また、私自身もNPOセッション4本のプレゼンに総括コメントを行いました。先進国と途上国を問わず、情報教育に共通する課題が多いことを再認識し、「No country is perfect computer education So that we learn each other to go far and faster together. / 完璧な情報教育を実施している国はない。だから私たちは共に学び合い、良い教育を少しでも早く提供しよう」というメッセージを伝えました。
クロージングと次への展望
カンファレンスの終わりに、主催者挨拶をさせていただきました。私が国際カンファレンスを開催した目的でもある、”Connect, Share, Learn and Act”を強調しました。
また、カンファレンスの議論を通じて、次に向けたコミットメントとして6つの目標が採択されました。
さらに、最後に来年の開催国希望を募ったところ、1カ国でも手が挙がればと考えていた中で、なんと5カ国から希望の声をいただきました。これには大変感銘を受け、次回開催への期待が大きく膨らみました。きっとどこかの国で新たなカンファレンスを開催できると思います。
最後に、このイベントを無事に開催し、成功裏に終えることができたのは、数多くの方々の協力のおかげです。当日は限られた時間の中で個々にフォーカスすることができなかった部分もありましたが、振り返ると多くの方々の思いや尽力がこのイベントを支えていたことを改めて実感しています。

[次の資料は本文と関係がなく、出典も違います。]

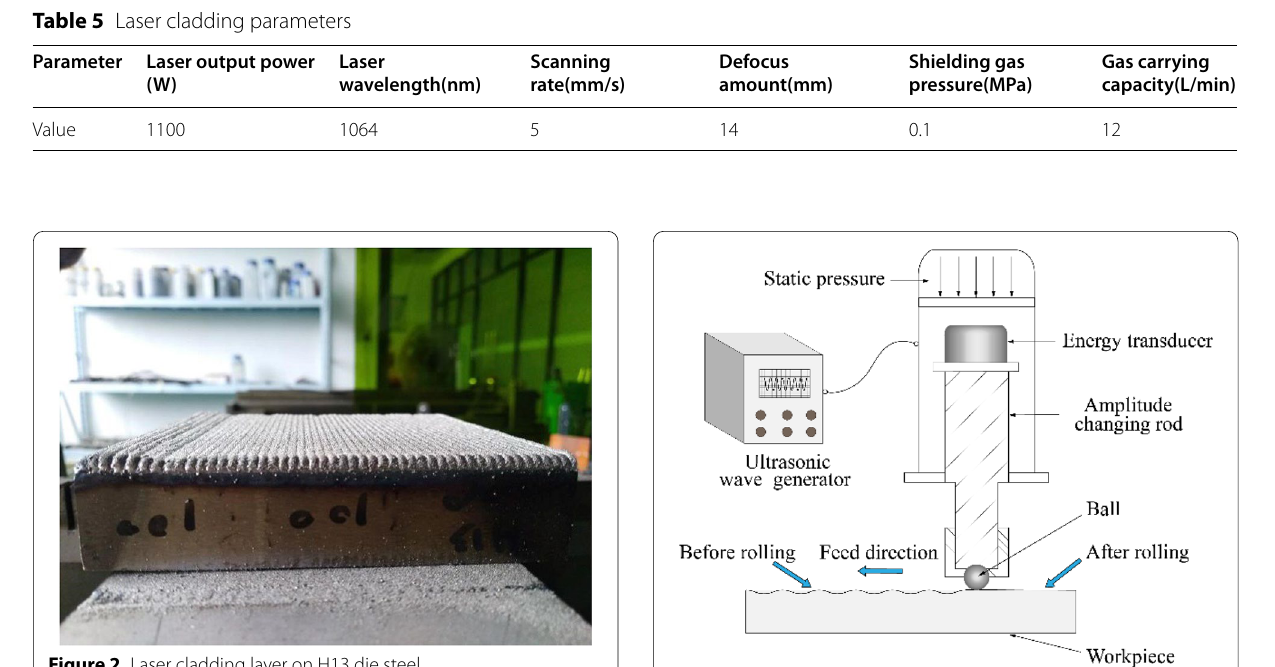
Figure 2 Laser cladding layer on H13 die steel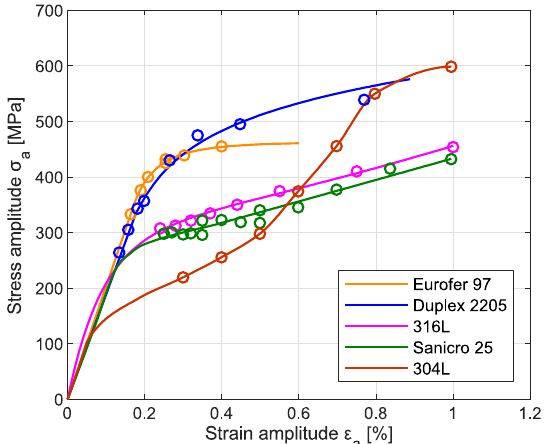
Figure 19. Comparison of experimentally measured and numerically modeled cyclic stress–strain curves of selected materials.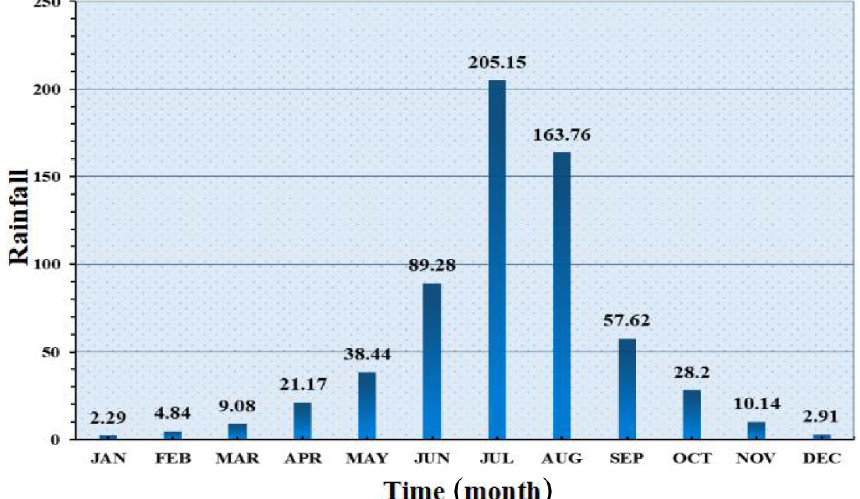
Figure 1. Average monthly rainfall data (from 1959 to 2017) for Pinggu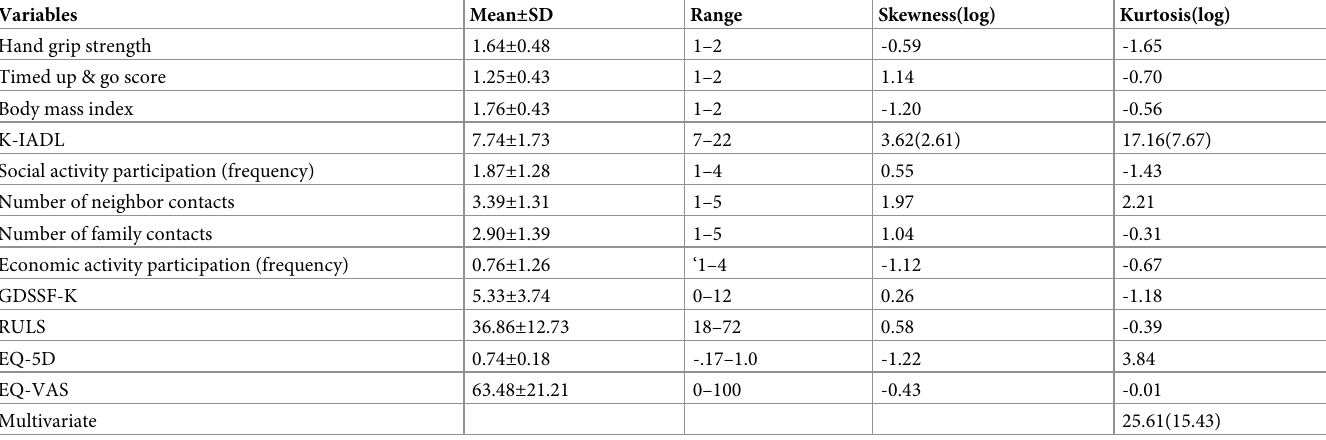
Table 2. Descriptive statistics of the observed variables (N =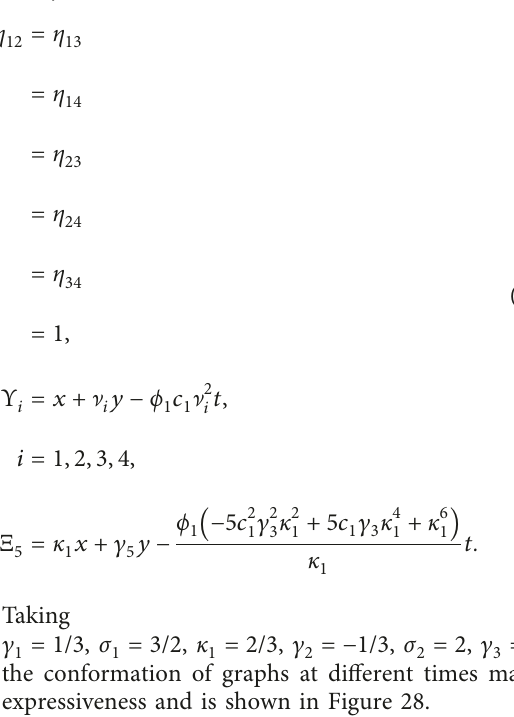
� 1 , c � 1/10. ( f 1, f 4) t � − 30. ( f 2, f 5) t � 0. ( f 3, f 6) t � 30. 0 1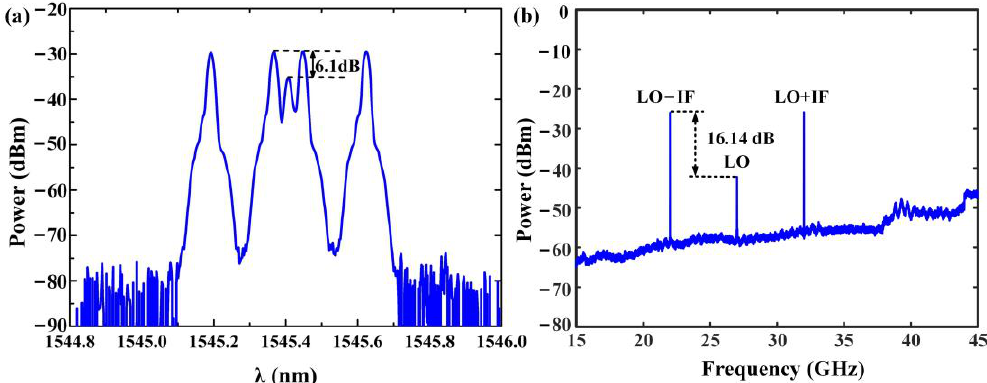
Figure 2. Measurement results for converting a single-tone IF signal at 5 GHz to 22 GHz and 32 GHz by using an LO signal at 27 GHz. ( a ) Optical spectrum from the DP-DPMZM. ( b ) Electrical spectrum of the output signal after frequency mixing.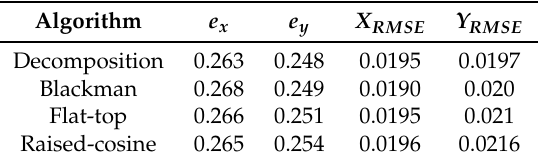
Table 1. The comparison of performance for different methods of eliminating the effect of image border in the case of estimating the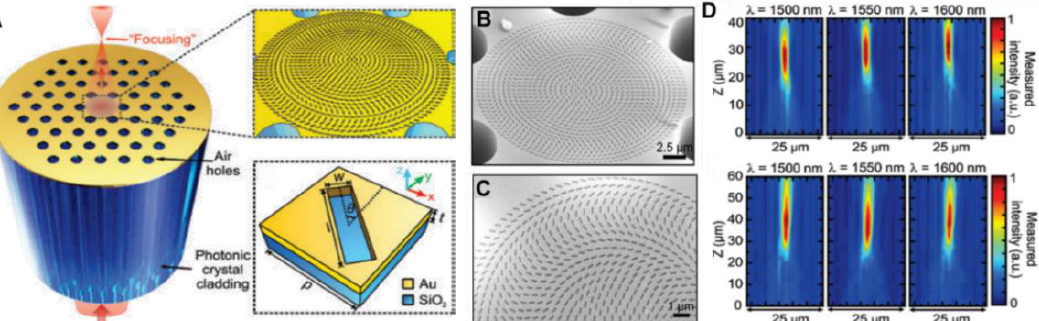
Figure 2. ( a ) Schematic of in-fiber metalens based on LAM-PCF. ( b,c ) SEM images of the fabricated PCF metalens with NA = 0.37. ( d ) Measured intensity distributions of PCF metalenses with NA = 0.37 and NA = 0.23. Reprinted with permission from Ref. [43] . Copyright 2019, De Gruyter.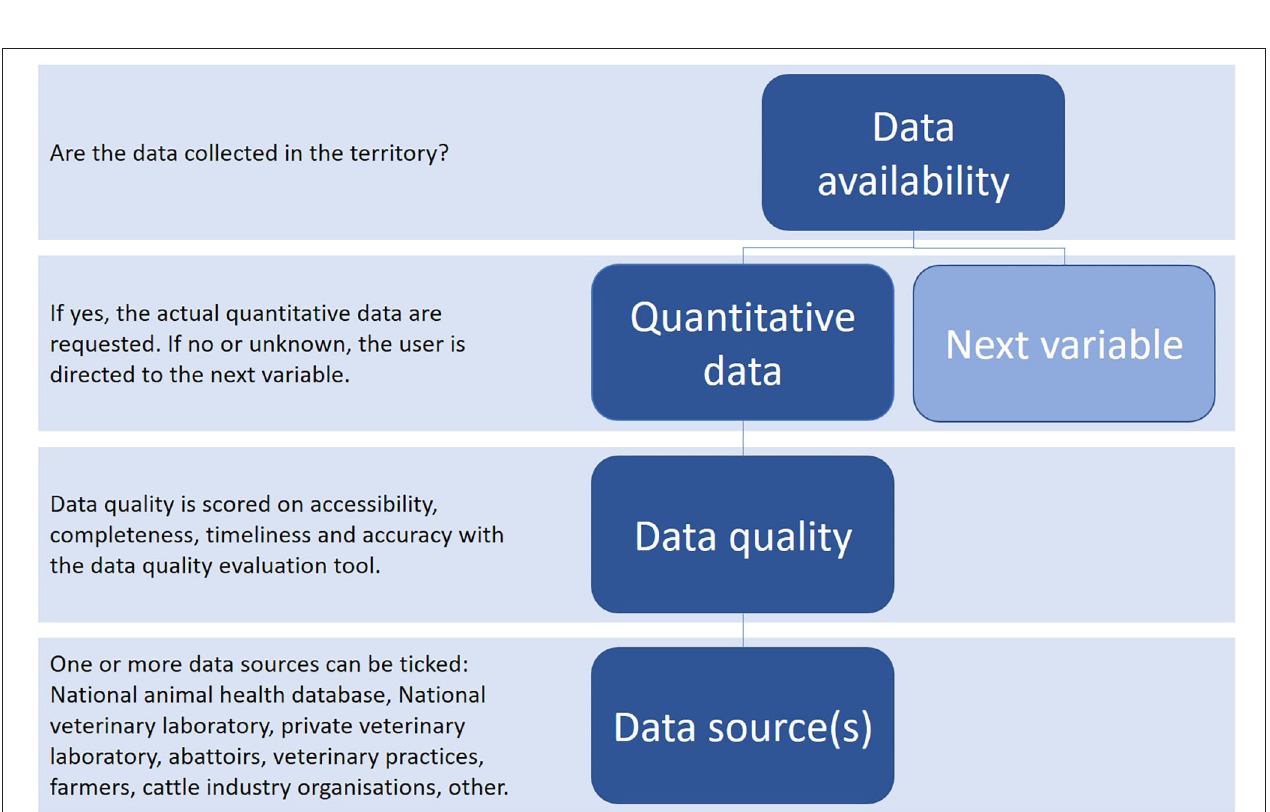
FIGURE 3 | Schematic overview of the question structure of the online data collection tool. For each variable within the data collection tool this structure is followed from top to bottom.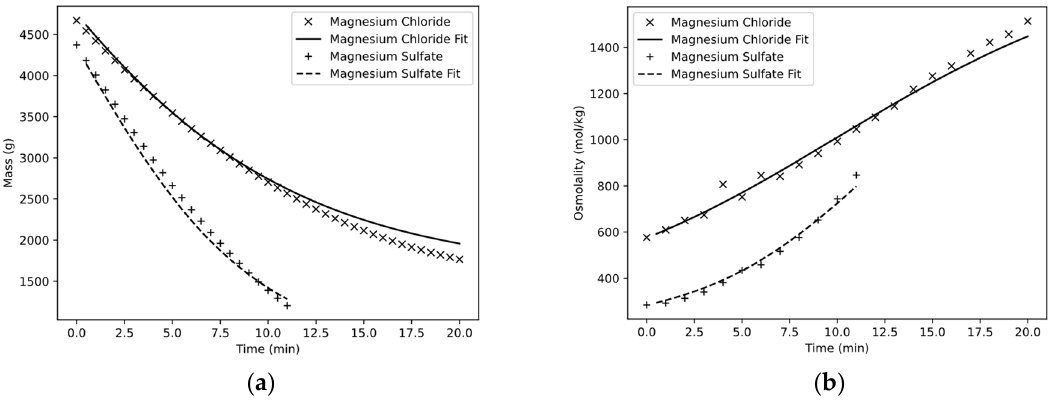
Figure 6. Mass ( a ) and osmolality ( b ) of the storage tank as a function of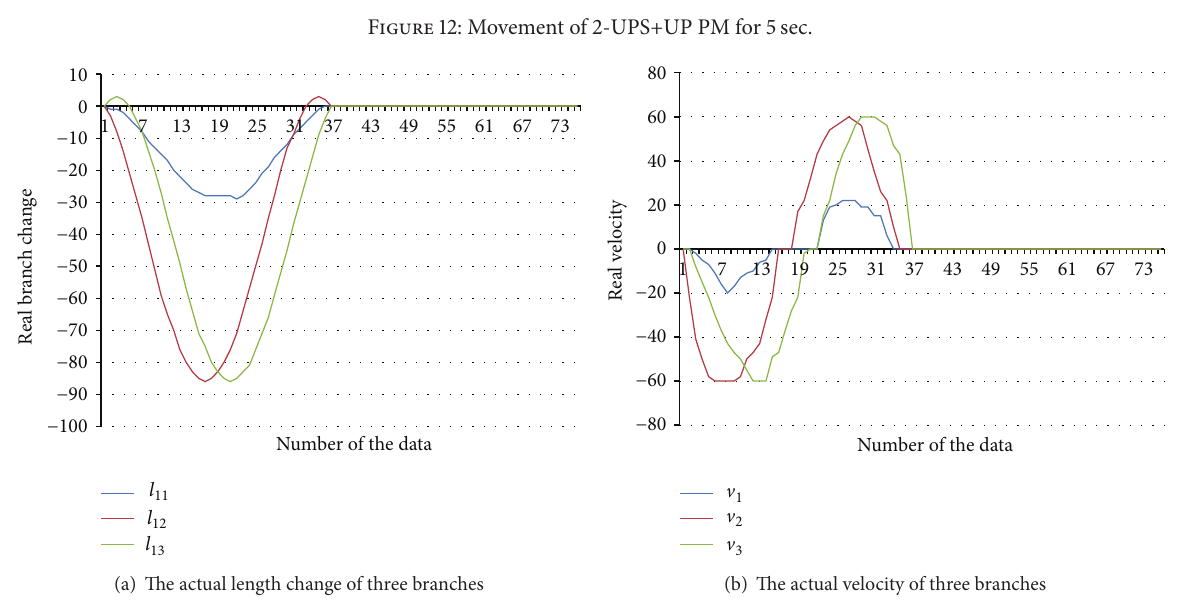
Figure 13: Real movement of three branches of the leg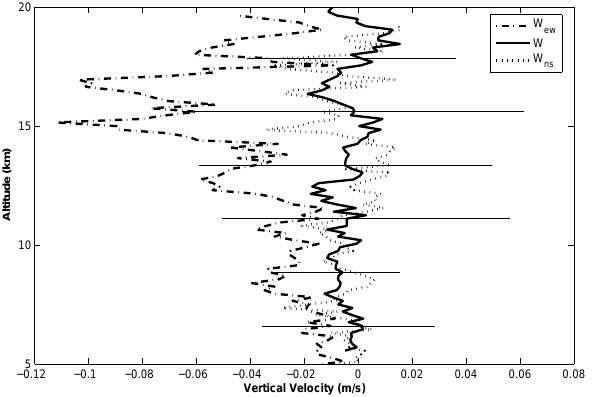
Fig. 6. Comparison of derived vertical velocities ( W ew and W ns ) with direct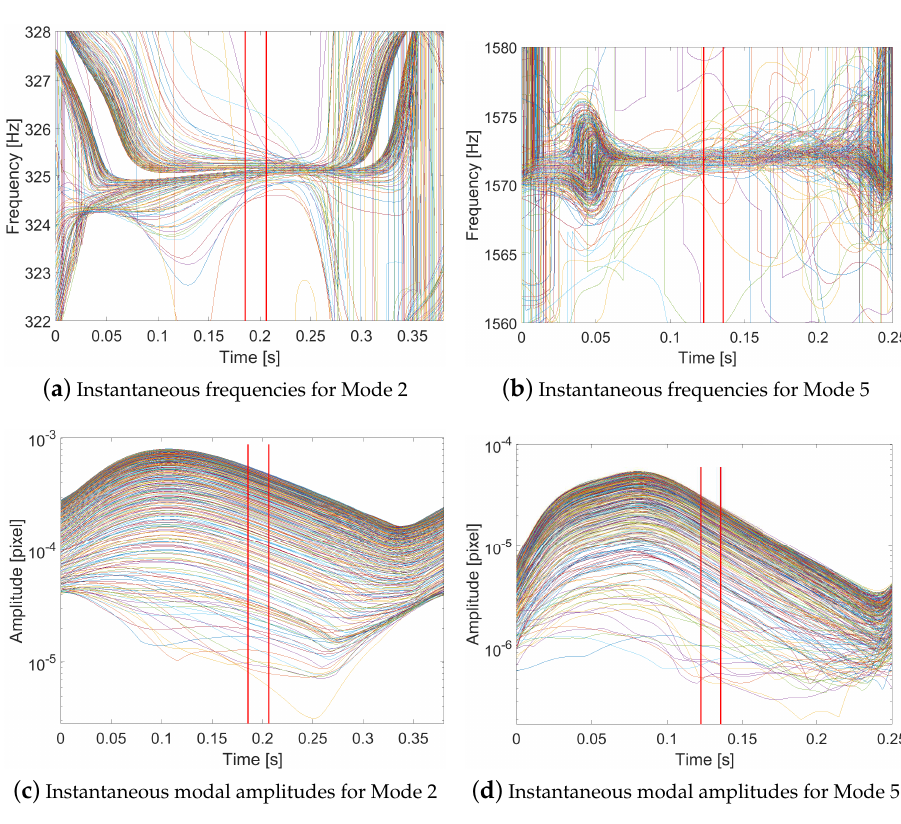
Figure 8. Instantaneous frequencies and modal amplitudes (in log scale) obtained from 300 measure- ment points of the neutral axis of a clamped–clamped beam for Mode 2 and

この場を借りて、感謝の気持ちをお伝えしたいと思います。
* まず参加者の皆さん
* スポンサーの Google さま、 ClassRoom さま
* Doyeon氏を筆頭にCode.orgの皆さま
* 学校への視察にご協力いただいた新渡戸文化学園の勝田先生、東京都立国立高等学校の小原先生、宮城教育大学附属小中の各先生方
* 通訳の小西さん、陣野さん、濱さん
* 当日ボランティアの皆さん
* みんなのコードのスタッフ
* プロジェクトマネージャーのみんなのコード田嶋さん
私は、この取り組みを単発のイベントに終わらせるのではなく、継続的なフォローアップを通じて、アジア太平洋地域全体の情報教育に貢献していきたいと考えています。みんなのコードを立ち上げてからの10年間で、Code.orgから多くのことを学んだからです。これからは、私たちがアジア地域のコミュニティに貢献し、情報教育の発展を支える役割を果たしていきたいと、改めて決意を新たにしました。